Mistakes & Regret
I woke up this morning with this sense of doom. I felt like something bad was going to happen or was happening, and yet nothing I KNEW came to mind. A number of people I know are going through probably THE HARDEST things you can go through in this life. I got an e-mail from one, and checked in with the other, and everything was all clear.
Then I pulled this card and thought OH, GREAT.
We have all made mistakes. The big mistakes take time to be made. They are almost like targets, giant bull’seyes awaiting our contact. If we’d only look up, we might be able to DODGE that end point, but we often don’t look up until we go SPLAT. I have mistakes that have shaped my life profoundly. I am who I am today because of them. If I was a more EVOLVED person, I’d thank these mistakes, but they just don’t FEEL THAT GOOD TO REMEMBER. As time goes on, however, I avoid remembering less and less, and this is comforting. It means, I can go back to places that mean something to me. It means, I can face myself a little more head on.

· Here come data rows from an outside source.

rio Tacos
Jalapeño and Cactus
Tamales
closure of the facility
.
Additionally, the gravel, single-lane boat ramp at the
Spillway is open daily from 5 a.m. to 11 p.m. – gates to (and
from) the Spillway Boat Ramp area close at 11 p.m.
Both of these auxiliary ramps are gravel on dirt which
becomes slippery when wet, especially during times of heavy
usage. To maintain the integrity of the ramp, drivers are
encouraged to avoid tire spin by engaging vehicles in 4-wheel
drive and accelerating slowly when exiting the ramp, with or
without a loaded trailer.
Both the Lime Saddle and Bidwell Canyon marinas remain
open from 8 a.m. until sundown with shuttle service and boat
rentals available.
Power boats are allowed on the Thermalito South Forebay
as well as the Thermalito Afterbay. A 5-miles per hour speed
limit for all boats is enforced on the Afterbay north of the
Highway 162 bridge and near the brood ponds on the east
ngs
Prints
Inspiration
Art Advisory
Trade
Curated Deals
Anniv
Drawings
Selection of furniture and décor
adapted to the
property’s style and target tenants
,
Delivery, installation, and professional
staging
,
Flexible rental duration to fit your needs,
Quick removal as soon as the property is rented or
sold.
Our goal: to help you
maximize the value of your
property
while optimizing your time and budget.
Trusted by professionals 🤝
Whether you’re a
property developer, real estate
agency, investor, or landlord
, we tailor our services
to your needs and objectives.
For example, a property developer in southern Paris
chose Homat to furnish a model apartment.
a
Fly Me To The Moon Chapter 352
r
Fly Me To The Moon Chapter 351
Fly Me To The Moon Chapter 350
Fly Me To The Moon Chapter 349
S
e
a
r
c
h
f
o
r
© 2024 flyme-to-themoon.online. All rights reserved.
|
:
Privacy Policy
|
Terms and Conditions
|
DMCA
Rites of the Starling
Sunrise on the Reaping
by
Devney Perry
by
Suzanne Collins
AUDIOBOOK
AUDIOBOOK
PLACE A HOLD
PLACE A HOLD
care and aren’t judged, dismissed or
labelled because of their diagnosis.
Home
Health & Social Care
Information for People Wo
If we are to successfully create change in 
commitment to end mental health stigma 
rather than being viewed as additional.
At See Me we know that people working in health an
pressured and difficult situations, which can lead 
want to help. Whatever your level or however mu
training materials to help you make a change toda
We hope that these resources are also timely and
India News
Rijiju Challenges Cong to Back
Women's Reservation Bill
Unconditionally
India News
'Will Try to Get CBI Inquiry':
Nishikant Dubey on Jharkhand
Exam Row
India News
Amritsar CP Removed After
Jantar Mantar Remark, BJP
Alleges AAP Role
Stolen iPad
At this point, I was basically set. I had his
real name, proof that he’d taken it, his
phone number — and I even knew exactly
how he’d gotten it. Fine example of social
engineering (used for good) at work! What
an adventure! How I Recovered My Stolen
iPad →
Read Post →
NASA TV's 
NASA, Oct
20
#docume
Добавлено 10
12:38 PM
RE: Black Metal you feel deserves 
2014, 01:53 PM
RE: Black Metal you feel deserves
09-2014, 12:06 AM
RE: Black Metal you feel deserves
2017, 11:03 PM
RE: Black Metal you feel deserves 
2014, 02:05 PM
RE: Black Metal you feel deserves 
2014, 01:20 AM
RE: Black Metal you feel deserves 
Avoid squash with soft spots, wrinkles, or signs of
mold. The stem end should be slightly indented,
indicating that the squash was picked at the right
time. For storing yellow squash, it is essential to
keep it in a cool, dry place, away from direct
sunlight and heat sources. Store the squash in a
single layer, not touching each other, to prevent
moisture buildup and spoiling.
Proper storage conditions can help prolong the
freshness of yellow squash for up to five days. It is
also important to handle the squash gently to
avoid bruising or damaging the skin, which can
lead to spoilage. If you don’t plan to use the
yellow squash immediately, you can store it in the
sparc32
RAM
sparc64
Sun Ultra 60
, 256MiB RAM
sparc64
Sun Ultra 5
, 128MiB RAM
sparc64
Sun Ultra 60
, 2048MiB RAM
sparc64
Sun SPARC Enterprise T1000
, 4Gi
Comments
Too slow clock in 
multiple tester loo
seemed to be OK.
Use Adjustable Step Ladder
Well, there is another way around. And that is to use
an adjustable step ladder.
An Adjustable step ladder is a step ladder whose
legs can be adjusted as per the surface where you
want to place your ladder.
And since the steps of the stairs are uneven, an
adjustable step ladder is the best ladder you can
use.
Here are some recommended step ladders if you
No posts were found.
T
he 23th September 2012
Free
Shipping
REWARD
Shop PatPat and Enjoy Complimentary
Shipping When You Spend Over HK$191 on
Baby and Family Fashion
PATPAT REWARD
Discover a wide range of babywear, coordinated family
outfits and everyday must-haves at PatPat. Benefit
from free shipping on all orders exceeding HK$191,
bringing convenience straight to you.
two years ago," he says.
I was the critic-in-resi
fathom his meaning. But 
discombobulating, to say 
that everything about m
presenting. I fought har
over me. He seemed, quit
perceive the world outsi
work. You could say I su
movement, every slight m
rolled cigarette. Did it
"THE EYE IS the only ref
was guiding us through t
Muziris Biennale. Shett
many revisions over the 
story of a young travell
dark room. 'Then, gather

My whole life I’ve seen how regret over mistakes has shaped lives. If you avoid facing the regret, it leaves you with a life malformed, sometimes halfbaked. Regret hurts. There are people I still wish I could say I am sorry to, and others I wish I could kick in the nuts (like I should have done so long ago). But it’s the not facing our choices that hurts us the most. Eventually, regret will get us one way or another. Like a bill collector, it will find us and make us pay WITH INTEREST.
Today, as I write this down, the regret fills me with all the memories of mistakes I still hurt over. It won’t kill me, but it sure ACHES. My regret is just a place in me that needs a little more light and time. Okay, I say, here it is.